Plus tard, vers 1818, un marchand de Caraquet, Tranquille Blanchard servira d’intermédiaire entre la Charles Robin Company et ses clients de la région. Cette compagnie ne lui est pas étrangère car son père, Olivier Blanchard, avait été pilote d’un des navires de Charles en 1766, lorsqu’il est venu pour la première fois en Gaspésie en éclaireur. Pendant des années, Tranquille Blanchard fera du commerce avec la compagnie Robin, sans toutefois en être un employé, et s’occupera tant bien que mal à coordonner les activités de pêche.

En 1793, la compagnie Robin achète des terres à Caraquet, près du quai, mais ce n’est qu’en 1838 qu’elle s’installe en y construisant un magasin et des entrepôts. Ce sera son quartier général pour la région, mais elle sera aussi présente à Lamèque, notamment.

D’autres familles jersiaises comme les Fruing, les Loggie les DesBrisay vont s’installer d’un côté ou de l’autre de la baie des Chaleurs.

Un système de misère

En Gaspésie comme dans la Péninsule acadienne, le «modèle d’affaires» de la Robin est conçu pour maintenir les pêcheurs dans un état de pauvreté et de dépendance. Ceux-ci ne reçoivent pas d’argent pour leurs prises; on leur donne de la marchandise, de l’équipement provenant des magasins de la Robin. Les pêcheurs arrivent au printemps déjà avec une dette. Ils empruntent davantage sur le crédit de la compagnie et remboursent – souvent pas entièrement – avec les captures de l’année. Un cercle vicieux de pauvreté qui se perpétuera sur plusieurs générations.

En 1802, Charles Robin se retire des affaires.

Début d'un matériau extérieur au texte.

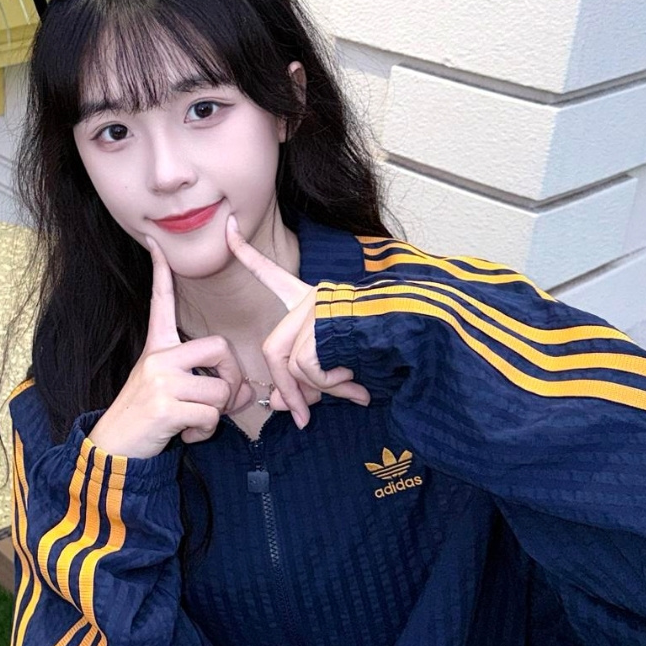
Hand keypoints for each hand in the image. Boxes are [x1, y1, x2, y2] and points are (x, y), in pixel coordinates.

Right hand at [86, 233, 256, 458]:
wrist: (114, 447)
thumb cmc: (146, 417)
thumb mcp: (168, 390)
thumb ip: (204, 383)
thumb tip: (244, 392)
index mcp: (156, 348)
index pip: (161, 304)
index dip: (160, 274)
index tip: (156, 245)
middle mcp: (157, 358)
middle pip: (220, 348)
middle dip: (233, 379)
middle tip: (223, 401)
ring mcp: (160, 381)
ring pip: (221, 390)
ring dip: (217, 414)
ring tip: (193, 422)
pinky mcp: (165, 407)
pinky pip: (210, 415)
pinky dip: (205, 431)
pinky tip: (184, 433)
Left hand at [224, 212, 370, 429]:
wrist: (416, 330)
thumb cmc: (384, 347)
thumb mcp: (338, 368)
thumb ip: (307, 384)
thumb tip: (277, 407)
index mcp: (312, 299)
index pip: (271, 274)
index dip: (247, 253)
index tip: (229, 227)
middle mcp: (309, 299)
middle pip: (272, 351)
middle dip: (285, 391)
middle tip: (301, 418)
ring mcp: (313, 309)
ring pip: (292, 364)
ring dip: (319, 389)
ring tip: (353, 390)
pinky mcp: (320, 322)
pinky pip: (309, 367)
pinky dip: (329, 382)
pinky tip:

Il retourne pour de bon à Jersey et laisse à ses neveux la gouverne de la compagnie qui poursuivra sa domination dans la région de la baie des Chaleurs pendant un siècle. Il meurt en 1824.

En 1850, à l’issue d’une affiliation, la compagnie prend le nom de Robin, Collas & Company. En 1910, la compagnie est vendue à des intérêts canadiens et prend le nom de Robin, Jones and Witham. Peu à peu, les affaires s’effritent et en 1975, il ne reste plus que six magasins en Gaspésie et en Nouvelle-Écosse. Plus question de poisson, seulement de la vente de marchandises. La compagnie réussit à survivre jusqu’en 2006.